Question 3 True / False
In panic disorder, the initial panic attacks are typically triggered by an identifiable external threat or stressor.
TTrue
FFalse
Answer: False
The defining and most terrifying feature of panic disorder is that initial panic attacks are *unexpected* — they occur out of the blue without an identifiable trigger. This is what distinguishes panic disorder from other anxiety disorders (e.g., phobias, where fear is triggered by a specific identifiable stimulus). Unexpected attacks feel like cardiac or neurological emergencies because the person has no way to explain the sudden intense fear. It is precisely this unexpectedness that drives the secondary fear of fear — the anxious monitoring for the next attack.
Question 4 True / False
The positive feedback loop in panic disorder is self-sustaining because the sympathetic nervous system's response to fear produces exactly the bodily symptoms — racing heart, chest tightness, dizziness — that the person interprets as evidence of an impending panic attack.
TTrue
FFalse
Answer: True
This is the key mechanism of the interoceptive fear model. Normal anxiety involves sympathetic activation (fight-or-flight), which produces physiological changes: increased heart rate, chest tightening, hyperventilation causing dizziness, peripheral vasoconstriction causing tingling. In a person without panic disorder, these sensations are experienced as 'I'm anxious' and resolve. In panic disorder, these same sensations are catastrophically misinterpreted as dangerous in themselves, which generates more anxiety, which generates more sympathetic activation, which generates more of the feared symptoms. The loop drives itself with no external input once started.
Question 5 Short Answer
Explain why interoceptive exposure — deliberately inducing feared bodily sensations like dizziness or breathlessness — is a treatment for panic disorder rather than a harmful provocation.

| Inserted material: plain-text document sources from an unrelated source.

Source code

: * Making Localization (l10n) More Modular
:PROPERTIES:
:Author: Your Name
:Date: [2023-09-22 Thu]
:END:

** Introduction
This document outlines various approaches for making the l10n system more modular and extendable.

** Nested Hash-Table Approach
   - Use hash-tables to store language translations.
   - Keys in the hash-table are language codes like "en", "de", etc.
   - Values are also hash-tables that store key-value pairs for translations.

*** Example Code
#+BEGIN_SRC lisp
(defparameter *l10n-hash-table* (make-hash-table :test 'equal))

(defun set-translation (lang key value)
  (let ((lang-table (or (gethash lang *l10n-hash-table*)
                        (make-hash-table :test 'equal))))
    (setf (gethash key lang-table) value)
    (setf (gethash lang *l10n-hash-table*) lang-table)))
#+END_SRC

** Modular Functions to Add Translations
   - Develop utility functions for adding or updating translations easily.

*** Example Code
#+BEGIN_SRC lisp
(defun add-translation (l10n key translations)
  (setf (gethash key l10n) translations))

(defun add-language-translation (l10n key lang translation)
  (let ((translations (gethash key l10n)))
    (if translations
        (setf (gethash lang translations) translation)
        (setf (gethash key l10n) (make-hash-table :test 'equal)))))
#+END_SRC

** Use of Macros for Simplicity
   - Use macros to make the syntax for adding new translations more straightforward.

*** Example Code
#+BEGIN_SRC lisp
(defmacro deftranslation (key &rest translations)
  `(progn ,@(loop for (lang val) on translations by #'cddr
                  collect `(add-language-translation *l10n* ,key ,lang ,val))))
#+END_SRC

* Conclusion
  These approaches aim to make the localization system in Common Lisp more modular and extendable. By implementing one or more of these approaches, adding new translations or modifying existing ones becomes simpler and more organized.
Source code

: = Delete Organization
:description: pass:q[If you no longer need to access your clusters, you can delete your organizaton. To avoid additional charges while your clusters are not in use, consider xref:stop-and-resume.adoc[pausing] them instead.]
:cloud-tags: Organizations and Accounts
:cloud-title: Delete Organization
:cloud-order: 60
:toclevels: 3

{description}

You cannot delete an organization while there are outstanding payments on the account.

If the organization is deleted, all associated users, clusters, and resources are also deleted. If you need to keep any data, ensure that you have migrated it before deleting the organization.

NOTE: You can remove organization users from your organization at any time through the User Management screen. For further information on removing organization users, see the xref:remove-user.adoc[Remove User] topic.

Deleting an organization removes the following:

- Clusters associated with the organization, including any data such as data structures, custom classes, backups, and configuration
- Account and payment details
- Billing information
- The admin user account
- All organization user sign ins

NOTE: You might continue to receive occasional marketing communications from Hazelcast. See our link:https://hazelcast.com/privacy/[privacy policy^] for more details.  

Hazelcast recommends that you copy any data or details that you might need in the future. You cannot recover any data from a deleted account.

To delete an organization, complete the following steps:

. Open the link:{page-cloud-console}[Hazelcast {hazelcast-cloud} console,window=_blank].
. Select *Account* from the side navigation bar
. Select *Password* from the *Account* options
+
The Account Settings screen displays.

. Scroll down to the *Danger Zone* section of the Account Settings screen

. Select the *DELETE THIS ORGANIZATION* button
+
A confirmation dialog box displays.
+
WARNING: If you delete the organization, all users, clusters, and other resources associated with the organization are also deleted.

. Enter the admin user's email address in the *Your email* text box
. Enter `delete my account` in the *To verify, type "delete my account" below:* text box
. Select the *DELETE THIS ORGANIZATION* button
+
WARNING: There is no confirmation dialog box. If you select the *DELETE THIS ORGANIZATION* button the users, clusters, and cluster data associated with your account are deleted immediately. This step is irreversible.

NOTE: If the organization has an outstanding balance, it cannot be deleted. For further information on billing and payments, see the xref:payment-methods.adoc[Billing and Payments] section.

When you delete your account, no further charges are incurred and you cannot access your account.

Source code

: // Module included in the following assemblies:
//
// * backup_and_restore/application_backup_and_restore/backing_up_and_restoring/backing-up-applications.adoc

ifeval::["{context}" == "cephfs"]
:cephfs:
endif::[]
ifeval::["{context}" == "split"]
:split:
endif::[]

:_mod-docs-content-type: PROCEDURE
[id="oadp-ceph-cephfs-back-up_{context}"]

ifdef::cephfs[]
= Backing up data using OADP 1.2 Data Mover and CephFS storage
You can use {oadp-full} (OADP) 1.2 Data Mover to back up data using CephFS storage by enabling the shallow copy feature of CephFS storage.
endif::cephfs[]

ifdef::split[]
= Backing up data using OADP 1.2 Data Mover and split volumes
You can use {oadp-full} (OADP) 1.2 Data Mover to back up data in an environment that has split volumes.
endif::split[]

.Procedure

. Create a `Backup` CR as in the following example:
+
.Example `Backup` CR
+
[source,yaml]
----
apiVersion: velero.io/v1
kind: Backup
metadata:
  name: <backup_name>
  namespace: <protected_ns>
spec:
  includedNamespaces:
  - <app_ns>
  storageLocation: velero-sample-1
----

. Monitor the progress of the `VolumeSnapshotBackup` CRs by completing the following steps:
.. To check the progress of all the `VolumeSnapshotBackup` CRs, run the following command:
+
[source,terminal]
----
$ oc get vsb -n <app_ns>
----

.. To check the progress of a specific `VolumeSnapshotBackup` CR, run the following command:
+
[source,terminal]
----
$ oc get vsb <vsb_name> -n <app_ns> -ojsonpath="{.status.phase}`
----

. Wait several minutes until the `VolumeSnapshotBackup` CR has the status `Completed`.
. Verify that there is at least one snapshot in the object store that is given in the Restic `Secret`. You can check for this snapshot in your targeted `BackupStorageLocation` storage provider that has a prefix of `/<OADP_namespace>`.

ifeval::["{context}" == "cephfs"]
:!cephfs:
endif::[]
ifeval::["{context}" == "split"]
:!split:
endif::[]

Think about your answer, then reveal below.
Model answer: Interoceptive exposure works by breaking the conditioned association between benign bodily sensations and catastrophic threat. In panic disorder, normal sensations (dizziness, racing heart, breathlessness) have become conditioned danger signals that reliably trigger the positive feedback loop. By deliberately inducing these sensations (spinning in a chair, breathing through a straw) under safe, controlled conditions — and allowing the anxiety to peak and subside without catastrophe — the person learns experientially that the sensations are tolerable, time-limited, and not dangerous. This extinction of the conditioned fear removes the fuel for the feedback loop: when a racing heart no longer signals danger, it no longer triggers sympathetic activation, and the loop cannot start. Treatment addresses the mechanism, not just the symptoms.

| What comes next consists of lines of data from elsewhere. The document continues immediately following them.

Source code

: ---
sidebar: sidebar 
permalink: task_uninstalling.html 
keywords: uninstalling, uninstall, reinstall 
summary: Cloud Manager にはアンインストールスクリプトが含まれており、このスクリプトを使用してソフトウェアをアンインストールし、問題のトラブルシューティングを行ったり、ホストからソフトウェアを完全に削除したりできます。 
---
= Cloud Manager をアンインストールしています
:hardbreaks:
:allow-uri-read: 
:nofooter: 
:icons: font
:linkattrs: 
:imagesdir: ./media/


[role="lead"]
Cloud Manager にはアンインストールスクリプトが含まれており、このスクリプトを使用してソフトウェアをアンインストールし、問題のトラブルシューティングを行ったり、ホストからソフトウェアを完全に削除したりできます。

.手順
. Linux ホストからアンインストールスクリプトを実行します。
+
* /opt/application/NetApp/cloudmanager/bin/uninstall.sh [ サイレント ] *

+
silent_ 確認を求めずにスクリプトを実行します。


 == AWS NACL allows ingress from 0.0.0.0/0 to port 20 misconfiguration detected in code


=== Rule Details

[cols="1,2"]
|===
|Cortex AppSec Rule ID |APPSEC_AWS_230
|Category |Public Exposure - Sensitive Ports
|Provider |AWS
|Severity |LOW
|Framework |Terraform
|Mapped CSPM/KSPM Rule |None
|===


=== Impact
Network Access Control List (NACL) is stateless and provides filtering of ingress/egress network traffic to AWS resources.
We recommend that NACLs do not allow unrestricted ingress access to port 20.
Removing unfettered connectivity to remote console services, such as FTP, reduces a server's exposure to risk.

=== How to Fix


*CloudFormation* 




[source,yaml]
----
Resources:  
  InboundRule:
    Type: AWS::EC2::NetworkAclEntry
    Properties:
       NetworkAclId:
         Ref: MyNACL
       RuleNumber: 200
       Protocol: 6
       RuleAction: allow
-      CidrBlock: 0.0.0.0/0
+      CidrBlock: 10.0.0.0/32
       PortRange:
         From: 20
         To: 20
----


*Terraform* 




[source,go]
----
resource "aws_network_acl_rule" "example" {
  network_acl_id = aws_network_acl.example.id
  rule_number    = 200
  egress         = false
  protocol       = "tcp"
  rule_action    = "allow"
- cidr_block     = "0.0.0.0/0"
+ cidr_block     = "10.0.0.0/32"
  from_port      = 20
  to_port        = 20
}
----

The logic is identical to in-vivo exposure for other phobias: you cannot extinguish a conditioned fear without repeated exposure to the conditioned stimulus in the absence of the feared outcome. For panic disorder, the conditioned stimulus is internal (bodily sensations) rather than external, which is why interoceptive exposure specifically targets sensations rather than situations. The counterintuitive aspect — that inducing symptoms is therapeutic rather than harmful — becomes clear once you understand that the symptoms themselves are not dangerous; only the catastrophic interpretation is.